For pastors and ministry leaders, these narratives offer profound resources for preaching the full humanity of biblical women and addressing the experiences of women in contemporary congregations. Women who have experienced infertility, family conflict, or the tension between divine promises and present realities will find their stories reflected in Sarah, Rebekah, and Rachel. Preaching these texts with theological depth and pastoral sensitivity honors the full humanity of these figures and speaks directly to the lived experiences of women in the church.

The women of Genesis remind us that God's covenant faithfulness is not contingent on human perfection. Sarah laughed in disbelief, Rebekah deceived her husband, and Rachel cried out in desperation — yet all three are remembered as mothers of Israel, women through whom God's promises were fulfilled. Their stories are not sanitized hagiographies but honest portraits of faith tested, agency exercised, and divine faithfulness vindicated. In preaching these texts, we honor the complexity of their stories and invite our congregations to trust in the God who works through imperfect people to accomplish his perfect purposes.
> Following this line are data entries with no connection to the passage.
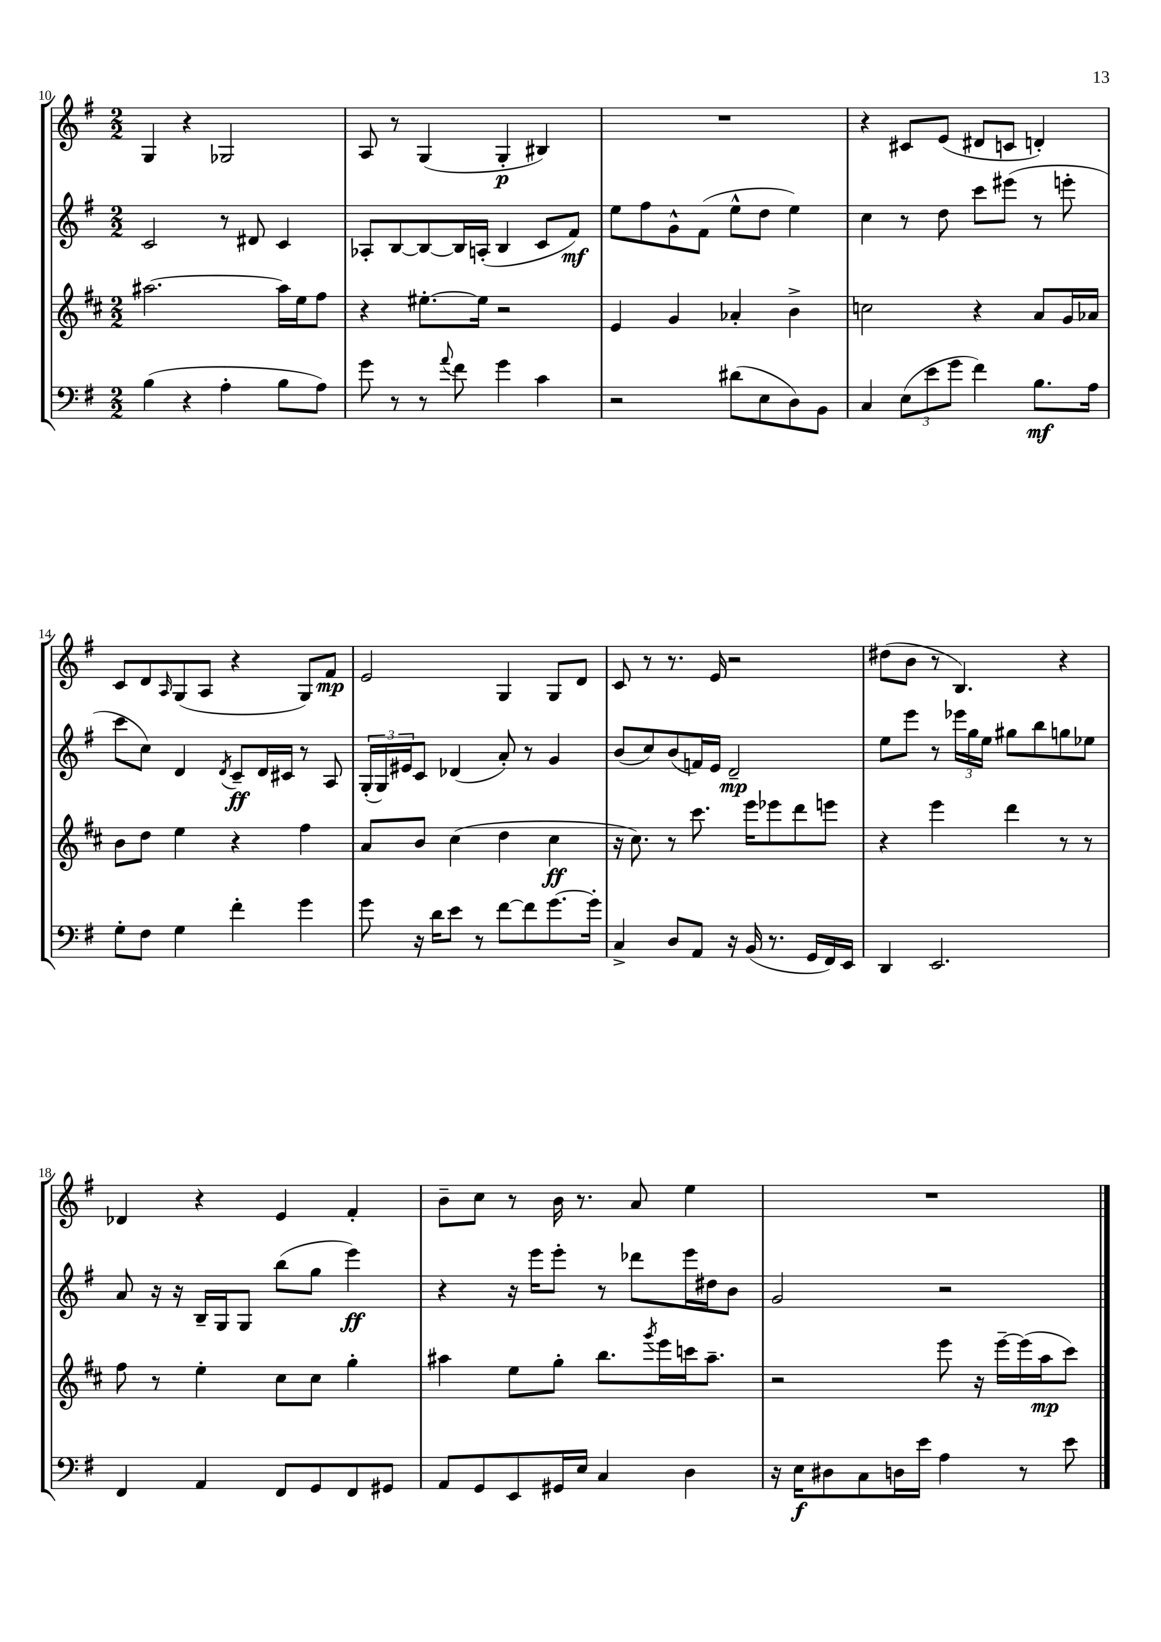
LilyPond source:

<<
\new StaffGroup <<
\new Staff = "s0" {
    \clef treble \key g \major \numericTimeSignature \time 2/2
    g4 r4 ges2 |
    a8 r8 g4( g4-.\p bis4) |
    R1 |
    r4 cis'8 e'8( dis'8 c'8 d'4-.) |
    c'8 d'8 \grace { a16 } g8( a8 r4 g8) fis'8\mp |
    e'2 g4 g8 d'8 |
    c'8 r8 r8. e'16 r2 |
    dis''8( b'8 r8 b4.) r4 |
    des'4 r4 e'4 fis'4-. |
    b'8-- c''8 r8 b'16 r8. a'8 e''4 |
    R1 \bar "|." |
}
\new Staff = "s1" {
    \clef treble \key g \major \numericTimeSignature \time 2/2
    c'2 r8 dis'8 c'4 |
    aes8-. b8~ b8~ b16 a16-.( b4 c'8 fis'8\mf) |
    e''8 fis''8 g'8-^ fis'8( e''8-^ d''8 e''4) |
    c''4 r8 d''8 c'''8 eis'''8( r8 e'''8-. |
    c'''8 c''8) d'4 \acciaccatura { d'8 } c'8--\ff d'16 cis'16 r8 a8 |
    \tuplet 3/2 { g16-.( g16) eis'16 } c'8 des'4( a'8-.) r8 g'4 |
    b'8( c''8) b'8( f'16) e'16 d'2--\mp |
    e''8 e'''8 r8 \tuplet 3/2 { ees'''16 g''16 e''16 } gis''8 b''8 g''8 ees''8 |
    a'8 r16 r16 b16-- g16 g8 b''8( g''8 e'''4\ff) |
    r4 r16 e'''16 e'''8-. r8 des'''8 e'''16 dis''16 b'8 |
    g'2 r2 \bar "|." |
}
\new Staff = "s2" {
    \clef treble \key d \major \numericTimeSignature \time 2/2
    ais''2.~ ais''16 e''16 fis''8 |
    r4 eis''8.~-. eis''16 r2 |
    e'4 g'4 aes'4-. b'4-> |
    c''2 r4 a'8 g'16 aes'16 |
    b'8 d''8 e''4 r4 fis''4 |
    a'8 b'8 cis''4( d''4 cis''4\ff |
    r16 cis''8.) r8 cis'''8. e'''16 ees'''8 d'''8 e'''8 |
    r4 e'''4 d'''4 r8 r8 |
    fis''8 r8 e''4-. cis''8 cis''8 g''4-. |
    ais''4 e''8 g''8-. b''8. \acciaccatura { g'''8 } e'''16 c'''16 ais''8.-- |
    r2 e'''8 r16 e'''16~-- e'''16( a''16\mp cis'''8) \bar "|." |
}
\new Staff = "s3" {
    \clef bass \key g \major \numericTimeSignature \time 2/2
    b4( r4 a4-. b8 a8) |
    g'8 r8 r8 \appoggiatura { a'8 } fis'8 g'4 c'4 |
    r2 dis'8( e8 d8) b,8 |
    c4 \tuplet 3/2 { e8( e'8 g'8 } fis'4) b8.\mf a16 |
    g8-. fis8 g4 fis'4-. g'4 |
    g'8 r16 d'16 e'8 r8 fis'8~ fis'8 g'8.~ g'16-. |
    c4-> d8 a,8 r16 b,16( r8. g,16 fis,16) e,16 |
    d,4 e,2. |
    fis,4 a,4 fis,8 g,8 fis,8 gis,8 |
    a,8 g,8 e,8 gis,16 e16 c4 d4 |
    r16 e16\f dis8 c8 d16 e'16 a4 r8 e'8 \bar "|." |
}
>>
>>
\layout { \context { \Score currentBarNumber = #10 } }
Implications for Ministry and Credentialing

Preaching the women of Genesis with theological depth and pastoral sensitivity honors the full humanity of these figures and speaks directly to women in the congregation who are navigating their own seasons of waiting, struggle, and unexpected blessing. Women who have experienced infertility will resonate deeply with Sarah's decades of barrenness and Rachel's desperate cry for children. Women who have made difficult decisions in complex family situations will recognize Rebekah's moral ambiguity. These narratives create space for honest conversations about faith, doubt, and God's faithfulness in the midst of difficult circumstances. Abide University trains ministers to preach the whole biblical narrative, including the stories of women, with exegetical integrity and pastoral care that addresses the lived experiences of contemporary congregations.

For ministry professionals seeking to formalize their expertise, the Abide University Retroactive Assessment Program offers a pathway to academic credentialing that recognizes prior learning and pastoral experience.

References

  1. Trible, Phyllis. Texts of Terror: Literary-Feminist Readings of Biblical Narratives. Fortress Press, 1984.
  2. Meyers, Carol. Discovering Eve: Ancient Israelite Women in Context. Oxford University Press, 1988.
  3. Frymer-Kensky, Tikva. Reading the Women of the Bible: A New Interpretation of Their Stories. Schocken Books, 2002.
  4. Wenham, Gordon J.. Genesis 16–50. Word Biblical Commentary, Word Books, 1994.
  5. Waltke, Bruce K.. Genesis: A Commentary. Zondervan, 2001.
  6. Alter, Robert. The Art of Biblical Narrative. Basic Books, 1981.